I claim that we can get rid of either ∨ or ∧, and the remaining set of {¬,∨,∧} is still functionally complete. This can be proven by de Morgan’s law.
A∨B = ¬(¬A∧¬B), therefore ∨ is not necessary when ¬ and ∧ are available. Likewise, A∧B = ¬(¬A∨¬B), therefore ∧ is not necessary when ¬ and ∨ are available.
Consequently, {¬,∧} and {¬,∨} are both minimum functionally equivalent sets.

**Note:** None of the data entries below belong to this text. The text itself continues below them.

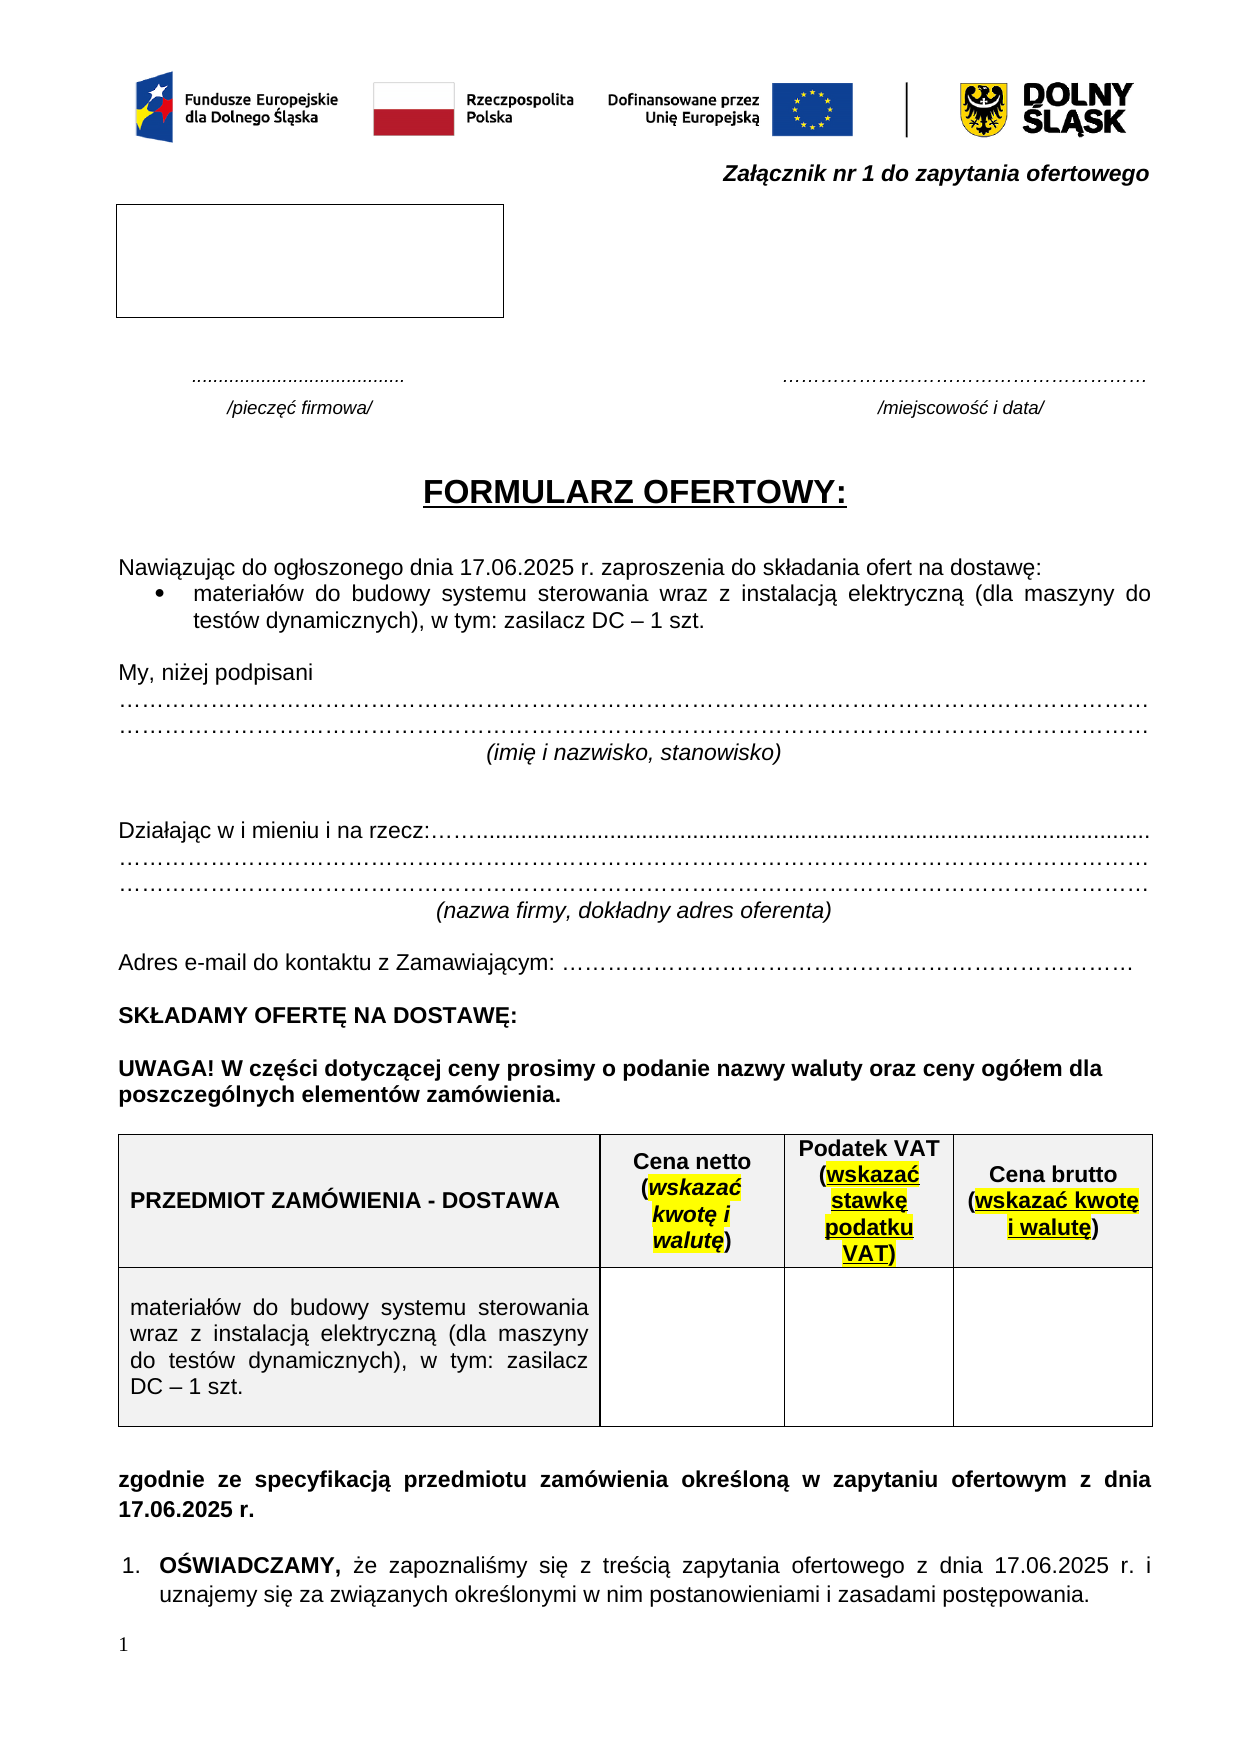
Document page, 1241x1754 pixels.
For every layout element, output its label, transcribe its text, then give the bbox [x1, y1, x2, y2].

table_header Podatek VAT (wskazać stawkę podatku VAT) [785, 1135, 953, 1267]
picture [118, 53, 1151, 160]
text zgodnie ze specyfikacją przedmiotu zamówienia określoną w zapytaniu ofertowym z dnia 17.06.2025 r. [118, 1466, 1152, 1522]
text (imię i nazwisko, stanowisko) [118, 738, 1152, 765]
text UWAGA! W części dotyczącej ceny prosimy o podanie nazwy waluty oraz ceny ogółem dla poszczególnych elementów zamówienia. [118, 1055, 1152, 1107]
table_header Cena netto (wskazać kwotę i walutę) [601, 1135, 784, 1267]
text /pieczęć firmowa/ /miejscowość i data/ [118, 397, 1152, 418]
text Adres e-mail do kontaktu z Zamawiającym: ………………………………………………………………… [118, 949, 1152, 976]
text My, niżej podpisani ……………………………………………………………………………………………………………………………………………………………………………………………………………………………………………… [118, 659, 1152, 738]
text (nazwa firmy, dokładny adres oferenta) [118, 897, 1152, 923]
table_header Cena brutto (wskazać kwotę i walutę) [954, 1135, 1152, 1267]
text Nawiązując do ogłoszonego dnia 17.06.2025 r. zaproszenia do składania ofert na dostawę: [118, 554, 1152, 580]
list materiałów do budowy systemu sterowania wraz z instalacją elektryczną (dla maszyny do testów dynamicznych), w tym: zasilacz DC – 1 szt. [156, 580, 1152, 633]
text ……………………………………………………………………………………………………………………………………………………………………………………………………………………………………………… [118, 844, 1152, 897]
table_header PRZEDMIOT ZAMÓWIENIA - DOSTAWA [119, 1135, 599, 1267]
list OŚWIADCZAMY, że zapoznaliśmy się z treścią zapytania ofertowego z dnia 17.06.2025 r. i uznajemy się za związanych określonymi w nim postanowieniami i zasadami postępowania. [122, 1552, 1152, 1607]
text Załącznik nr 1 do zapytania ofertowego [118, 160, 1152, 186]
text Działając w i mieniu i na rzecz:…….......................................................................................................... [118, 817, 1152, 844]
text ........................................ ………………………………………………… [118, 325, 1152, 386]
table_cell [601, 1268, 784, 1426]
text FORMULARZ OFERTOWY: [118, 472, 1152, 511]
table_cell [954, 1268, 1152, 1426]
text SKŁADAMY OFERTĘ NA DOSTAWĘ: [118, 1002, 1152, 1028]
table_cell [785, 1268, 953, 1426]
table_cell materiałów do budowy systemu sterowania wraz z instalacją elektryczną (dla maszyny do testów dynamicznych), w tym: zasilacz DC – 1 szt. [119, 1268, 599, 1426]
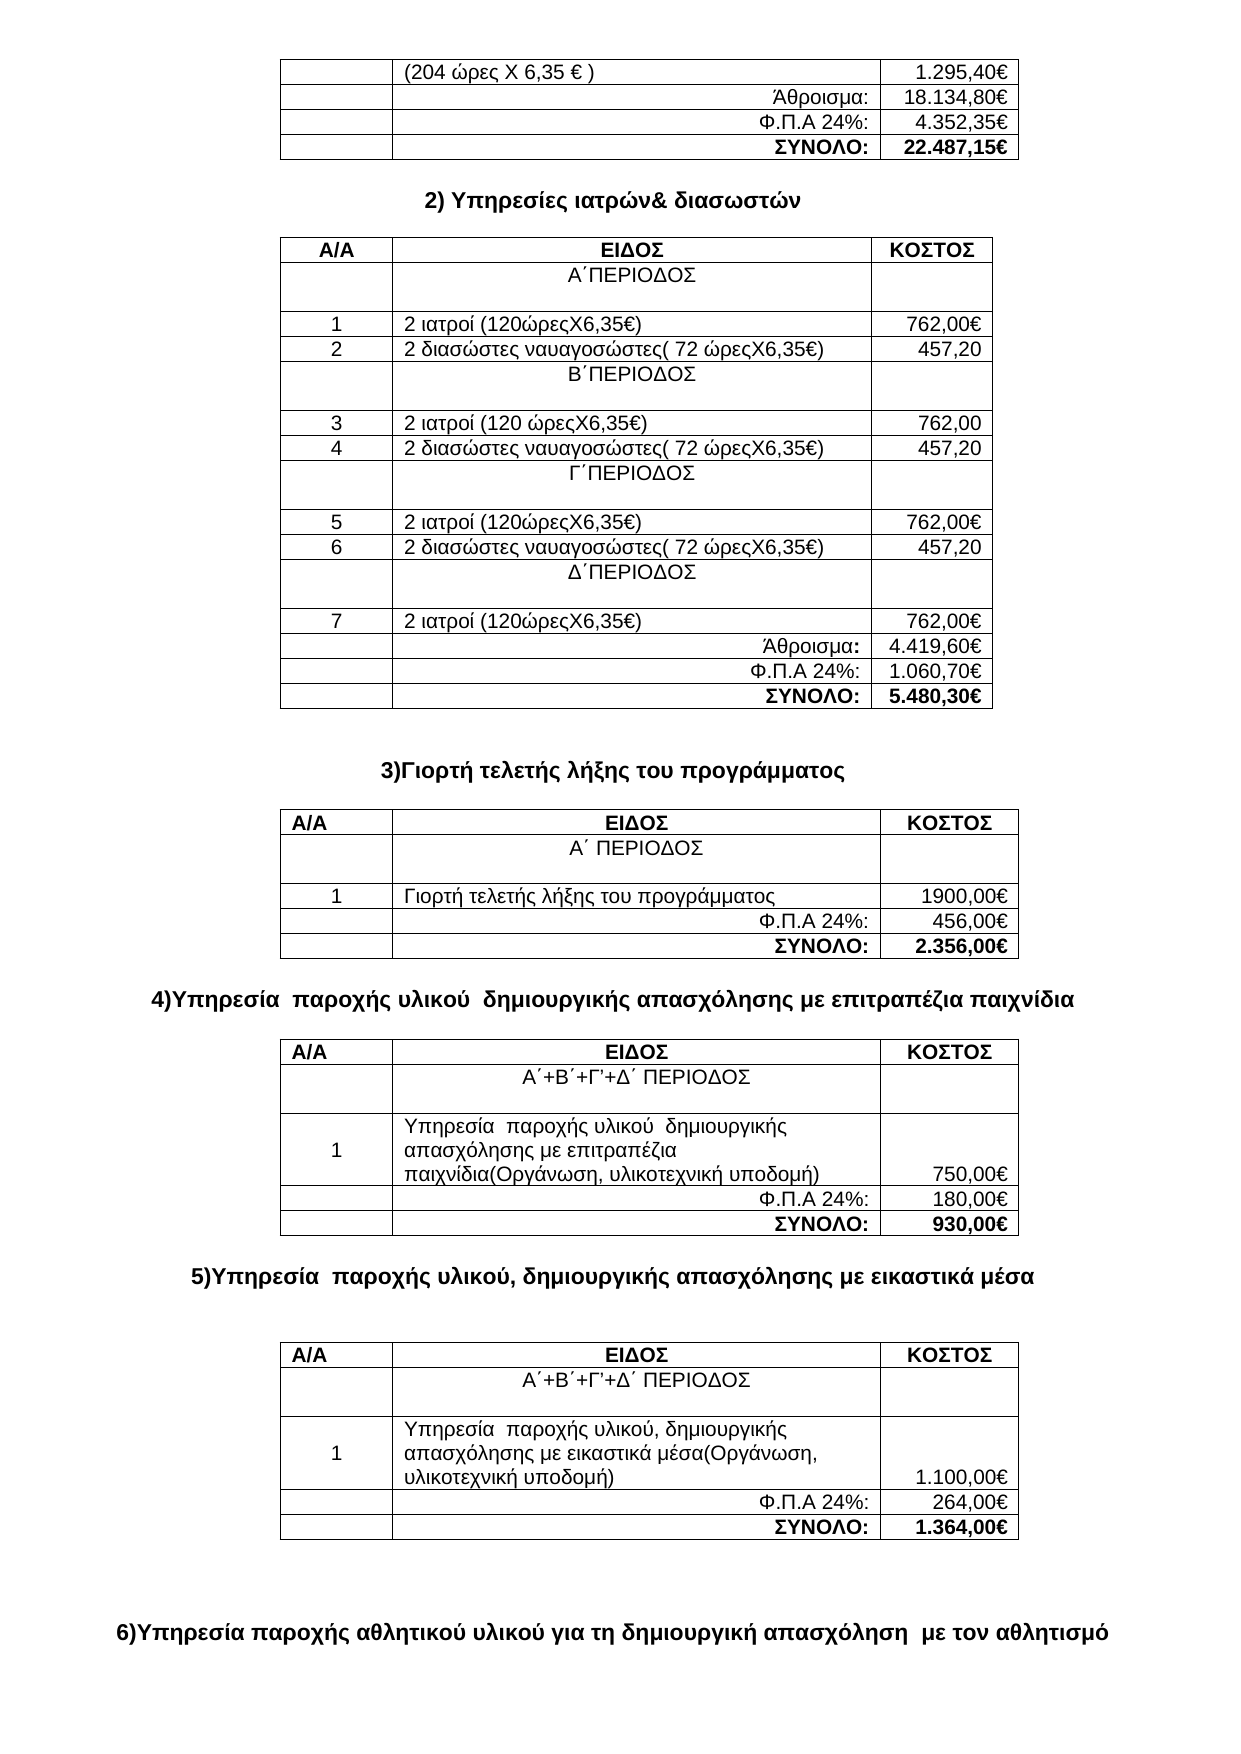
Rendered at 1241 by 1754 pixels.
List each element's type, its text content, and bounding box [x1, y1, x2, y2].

table_header Α/Α [281, 1343, 392, 1367]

In computer and electrical engineering, or-gates and and-gates are not that “natural”. Instead, nand-gates and nor-gates are more natural (due to the way semiconductor devices operate). Let ⋅ represent nand, and + represent nand and nor, respectively. Then A⋅B = ¬(A ∧ B), and A+B = ¬(A ∨ B). I claim that {⋅} and {+} are both minimum functionally complete sets.
Here is the proof. ¬A = A+A = A⋅A, and A∧B = (A⋅B)⋅(A⋅B) = (A+A)+(B+B). Because we already know that {¬,∧} and {¬,∨} are both minimum functionally complete sets, it follows that {⋅} and {+} are functionally complete, as well.